Still, the harvest this fall will be a challenge.
“I don’t expect too many people to make much money at all this year,” said Drackley, whose bank carries $250 million in farm loans, roughly half its loan portfolio.
Older farmers without a son or daughter to pass the farm down to will be more likely to sell land or even retire completely. And, according to Rada, a few farmers who haven’t prepared well will face foreclosure or bankruptcy.
“There’s definitely going to be some,” he said.
A few of Rada’s clients are talking about getting out of the business, he said. And if 2017 becomes another year of low prices and high yields, the choices become even more difficult for farmers and bankers.

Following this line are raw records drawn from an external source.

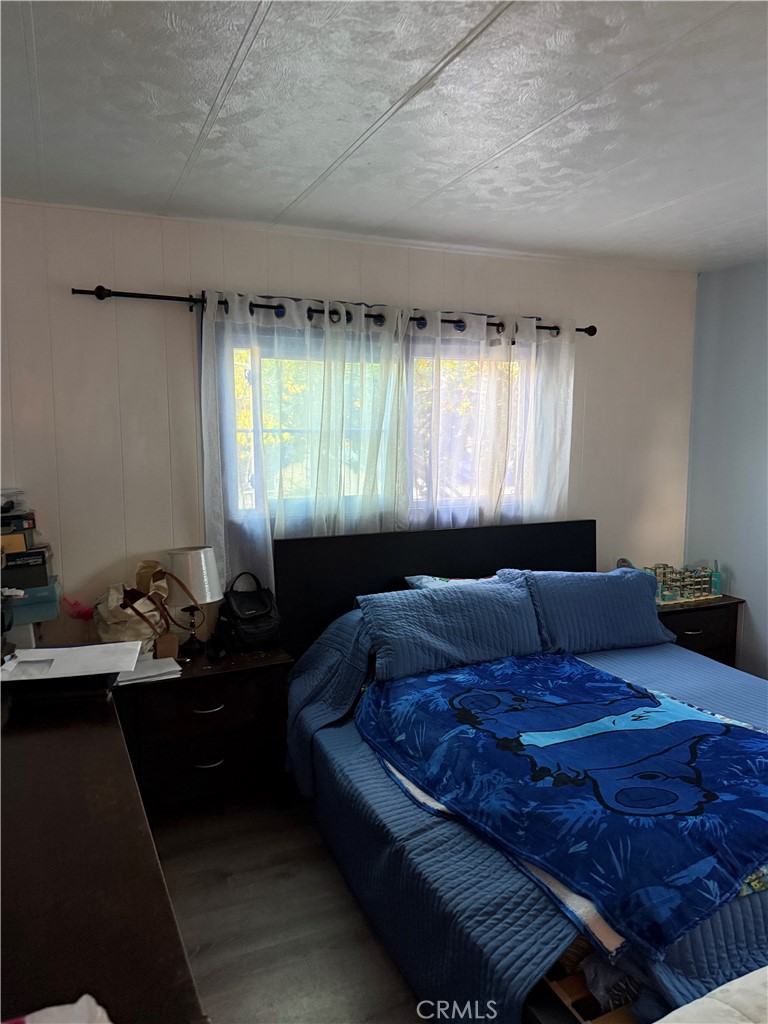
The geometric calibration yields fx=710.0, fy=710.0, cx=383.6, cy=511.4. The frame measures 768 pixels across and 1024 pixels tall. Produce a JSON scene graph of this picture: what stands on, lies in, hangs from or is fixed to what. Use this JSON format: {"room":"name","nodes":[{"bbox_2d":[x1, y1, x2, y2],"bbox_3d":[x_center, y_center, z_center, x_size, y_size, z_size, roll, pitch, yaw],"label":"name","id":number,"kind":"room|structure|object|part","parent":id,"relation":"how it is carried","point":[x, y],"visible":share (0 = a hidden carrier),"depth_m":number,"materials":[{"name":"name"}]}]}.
{"room":"bedroom","nodes":[
{"label":"bedroom","id":0,"kind":"room"},
{"bbox_2d":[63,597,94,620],"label":"pink flower","id":1,"kind":"object","parent":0,"point":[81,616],"visible":0.84,"depth_m":2.91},
{"bbox_2d":[148,790,424,1023],"bbox_3d":[0.836,1.432,1.778,4.513,0.103,4.146,-3,8,-24],"label":"floor","id":2,"kind":"structure","parent":0,"point":[328,876],"depth_m":2.28,"materials":[{"name":"wood"}]},
{"bbox_2d":[0,680,205,1023],"bbox_3d":[-0.771,0.997,1.389,0.545,0.869,1.818,-3,8,-24],"label":"dresser","id":3,"kind":"object","parent":2,"relation":"on","point":[85,726],"visible":0.91,"depth_m":1.16,"materials":[{"name":"brown wood"}]},
{"bbox_2d":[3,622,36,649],"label":"white box","id":4,"kind":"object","parent":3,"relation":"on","point":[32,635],"visible":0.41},
{"bbox_2d":[2,577,59,623],"bbox_3d":[-1.414,0.335,2.735,0.296,0.104,0.253,-3,8,-24],"label":"teal box","id":5,"kind":"object","parent":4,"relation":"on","point":[28,601],"visible":0.71,"depth_m":2.65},
{"bbox_2d":[0,548,50,589],"bbox_3d":[-1.420,0.213,2.740,0.229,0.104,0.193,-3,8,-24],"label":"box","id":6,"kind":"object","parent":5,"relation":"on","point":[9,571],"visible":0.91,"depth_m":2.68,"materials":[{"name":"black cardboard"}]},
{"bbox_2d":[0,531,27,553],"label":"yellow box","id":7,"kind":"object","parent":6,"relation":"on","point":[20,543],"visible":0.81,"depth_m":2.64,"materials":[{"name":"cardboard"}]},
{"bbox_2d":[0,510,34,535],"bbox_3d":[-1.457,0.041,2.700,0.221,0.064,0.168,-3,8,-24],"label":"black box","id":8,"kind":"object","parent":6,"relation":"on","point":[15,525],"visible":0.91,"depth_m":2.67,"materials":[{"name":"black"}]},
{"bbox_2d":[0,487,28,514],"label":"plastic container","id":9,"kind":"object","parent":8,"relation":"on","point":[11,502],"visible":0.97,"depth_m":2.69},
{"bbox_2d":[4,994,111,1023],"bbox_3d":[-0.418,0.605,0.701,0.298,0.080,0.251,-3,8,-24],"label":"white cloth","id":10,"kind":"object","parent":3,"relation":"on","point":[79,1003],"visible":0.99,"depth_m":0.81,"materials":[{"name":"white fabric"}]},
{"bbox_2d":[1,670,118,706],"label":"black tray","id":11,"kind":"object","parent":3,"relation":"on","point":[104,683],"visible":0.51,"depth_m":1.85,"materials":[{"name":"black plastic"}]},
{"bbox_2d":[0,641,139,687],"bbox_3d":[-0.852,0.423,1.903,0.350,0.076,0.276,-2,7,-13],"label":"paper stack","id":12,"kind":"object","parent":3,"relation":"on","point":[106,646],"visible":0.97,"depth_m":1.87,"materials":[{"name":"white paper"}]},
{"bbox_2d":[115,642,295,816],"bbox_3d":[-0.785,0.909,2.956,0.730,0.618,0.491,-3,8,-24],"label":"left nightstand","id":13,"kind":"object","parent":2,"relation":"on","point":[214,713],"visible":0.75,"depth_m":2.77,"materials":[{"name":"wood"}]},
{"bbox_2d":[93,559,180,651],"bbox_3d":[-0.998,0.387,2.870,0.297,0.402,0.296,2,7,17],"label":"tote bag","id":14,"kind":"object","parent":13,"relation":"on","point":[127,616],"visible":0.82,"depth_m":2.81,"materials":[{"name":"beige fabric"}]},
{"bbox_2d":[116,653,182,685],"bbox_3d":[-0.927,0.606,2.747,0.252,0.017,0.238,-3,8,-24],"label":"paper","id":15,"kind":"object","parent":13,"relation":"on","point":[150,674],"visible":0.7,"depth_m":2.71,"materials":[{"name":"white paper"}]},
{"bbox_2d":[155,633,178,659],"bbox_3d":[-0.886,0.549,2.890,0.084,0.088,0.084,-3,8,-24],"label":"small box","id":16,"kind":"object","parent":13,"relation":"on","point":[161,644],"visible":0.96,"depth_m":2.86,"materials":[{"name":"brown cardboard"}]},
{"bbox_2d":[165,546,222,651],"bbox_3d":[-0.806,0.372,3.009,0.242,0.437,0.240,-3,8,-24],"label":"table lamp","id":17,"kind":"object","parent":13,"relation":"on","point":[197,556],"visible":0.96,"depth_m":2.93,"materials":[{"name":"metal"}]},
{"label":"lamp base","id":18,"kind":"part","parent":17,"relation":"part of","materials":[{"name":"black metal"}]},
{"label":"drum shade","id":19,"kind":"part","parent":17,"relation":"part of","materials":[{"name":"white fabric"}]},
{"bbox_3d":[-0.683,0.761,2.752,0.110,0.018,0.054,-3,8,-24],"label":"drawer pull","id":20,"kind":"part","parent":13,"relation":"part of","materials":[{"name":"metal"}]},
{"bbox_3d":[-0.685,0.975,2.771,0.110,0.015,0.051,-3,8,-24],"label":"drawer pull","id":21,"kind":"part","parent":13,"relation":"part of","materials":[{"name":"silver metal"}]},
{"bbox_2d":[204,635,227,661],"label":"object","id":22,"kind":"object","parent":13,"relation":"on","point":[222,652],"visible":0.98,"depth_m":2.89,"materials":[{"name":"black"}]},
{"bbox_2d":[216,572,281,650],"bbox_3d":[-0.583,0.426,3.089,0.280,0.305,0.211,-6,9,-40],"label":"black handbag","id":23,"kind":"object","parent":13,"relation":"on","point":[247,620],"visible":0.99,"depth_m":3.04,"materials":[{"name":"black leather"}]},
{"bbox_2d":[277,519,767,1023],"bbox_3d":[0.791,0.759,2.504,1.938,1.070,2.287,-3,8,-24],"label":"bed","id":24,"kind":"object","parent":2,"relation":"on","point":[469,553],"visible":0.68,"depth_m":2.30,"materials":[{"name":"blue fabric"}]},
{"bbox_3d":[0.327,0.608,3.993,1.764,1.075,0.151,-3,8,-24],"label":"headboard","id":25,"kind":"part","parent":24,"relation":"part of","materials":[{"name":"black wood"}]},
{"bbox_2d":[403,574,497,590],"bbox_3d":[0.458,0.411,3.381,0.696,0.242,0.345,-3,8,-24],"label":"pillow","id":26,"kind":"object","parent":24,"relation":"on","point":[427,579],"visible":0.2,"depth_m":3.36,"materials":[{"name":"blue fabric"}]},
{"bbox_2d":[358,576,544,681],"bbox_3d":[0.293,0.475,3.043,0.805,0.304,0.360,-3,8,-24],"label":"pillow","id":27,"kind":"object","parent":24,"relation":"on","point":[498,590],"visible":0.96,"depth_m":2.93,"materials":[{"name":"blue fabric"}]},
{"bbox_2d":[357,650,766,954],"bbox_3d":[0.713,0.781,2.311,1.246,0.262,1.618,-3,8,-24],"label":"blanket","id":28,"kind":"object","parent":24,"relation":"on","point":[741,730],"visible":0.96,"depth_m":2.02,"materials":[{"name":"blue fabric"}]},
{"bbox_2d":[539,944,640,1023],"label":"drawer","id":29,"kind":"object","parent":24,"relation":"in","point":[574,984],"visible":0.15,"depth_m":1.57,"materials":[{"name":"brown wood"}]},
{"bbox_2d":[506,567,675,653],"bbox_3d":[0.980,0.449,3.384,0.801,0.342,0.337,-3,8,-24],"label":"pillow","id":30,"kind":"object","parent":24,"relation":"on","point":[587,599],"visible":0.92,"depth_m":3.25,"materials":[{"name":"blue fabric"}]},
{"bbox_2d":[654,965,767,1023],"bbox_3d":[0.907,0.980,1.069,1.057,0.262,0.713,-3,8,-24],"label":"white blanket","id":31,"kind":"object","parent":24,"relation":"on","point":[752,973],"visible":0.99,"depth_m":1.23,"materials":[{"name":"white fabric"}]},
{"bbox_2d":[655,594,742,666],"bbox_3d":[1.599,0.792,4.005,0.628,0.622,0.462,-3,8,-24],"label":"right nightstand","id":32,"kind":"object","parent":2,"relation":"on","point":[705,629],"visible":0.27,"depth_m":3.83,"materials":[{"name":"brown wood"}]},
{"bbox_2d":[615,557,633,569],"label":"figurine","id":33,"kind":"object","parent":32,"relation":"on","point":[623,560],"visible":0.24,"depth_m":3.94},
{"bbox_2d":[645,560,721,604],"bbox_3d":[1.668,0.376,3.972,0.513,0.215,0.176,-3,8,-24],"label":"model","id":34,"kind":"object","parent":32,"relation":"on","point":[712,590],"visible":0.87,"depth_m":3.94},
{"bbox_2d":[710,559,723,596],"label":"teal bottle","id":35,"kind":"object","parent":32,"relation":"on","point":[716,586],"visible":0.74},
{"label":"drawer pull","id":36,"kind":"part","parent":32,"relation":"part of","materials":[{"name":"metal"}]},
{"bbox_2d":[0,197,695,650],"bbox_3d":[-0.073,-0.063,3.565,4.238,2.503,0.143,-3,8,-24],"label":"back wall","id":37,"kind":"structure","parent":0,"point":[184,347],"depth_m":3.07,"materials":[{"name":"paint"}]},
{"bbox_2d":[70,285,592,339],"bbox_3d":[-0.057,-0.914,3.311,2.533,0.067,0.120,-3,8,-24],"label":"curtain rod","id":38,"kind":"object","parent":37,"relation":"attached to","point":[591,334],"visible":0.63,"depth_m":3.04,"materials":[{"name":"black metal"}]},
{"bbox_2d":[199,288,407,594],"bbox_3d":[-0.341,-0.270,3.227,0.973,1.391,0.098,-3,8,-24],"label":"left curtain","id":39,"kind":"object","parent":38,"relation":"hanging from","point":[266,506],"visible":0.75,"depth_m":3.19,"materials":[{"name":"white fabric"}]},
{"bbox_2d":[407,308,576,530],"bbox_3d":[0.551,-0.266,3.599,1.024,1.492,0.094,-3,8,-24],"label":"right curtain","id":40,"kind":"object","parent":38,"relation":"hanging from","point":[555,500],"visible":0.64,"depth_m":3.57,"materials":[{"name":"white fabric"}]},
{"bbox_2d":[212,323,532,527],"bbox_3d":[0.041,-0.405,3.550,1.786,0.953,0.131,-3,8,-24],"label":"window","id":41,"kind":"structure","parent":37,"relation":"in","point":[247,379],"depth_m":3.45,"materials":[{"name":"glass"}]},
{"bbox_2d":[0,0,767,271],"bbox_3d":[0.788,-1.102,1.471,4.292,0.108,4.348,-3,8,-24],"label":"ceiling","id":42,"kind":"structure","parent":0,"point":[667,198],"depth_m":2.01,"materials":[{"name":"white paint"}]},
{"bbox_2d":[687,260,767,677],"bbox_3d":[2.748,0.057,2.463,0.150,2.473,4.180,-3,8,-24],"label":"right wall","id":43,"kind":"structure","parent":0,"point":[764,276],"depth_m":4.00,"materials":[{"name":"paint"}]}
]}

Farmers who are faced with the option of either mortgaging the whole farm to cover expenses or selling out will be tempted to get out while they still can.
“The question we’re going to run into, probably at the end of this year and starting next year, is creditworthiness, and whether lenders are going to be ready to go again,” Gloy said.
“You’re going to start seeing more problems, more situations where the banker may not be willing to extend credit, or the farmer may not be willing to go that much farther into debt.”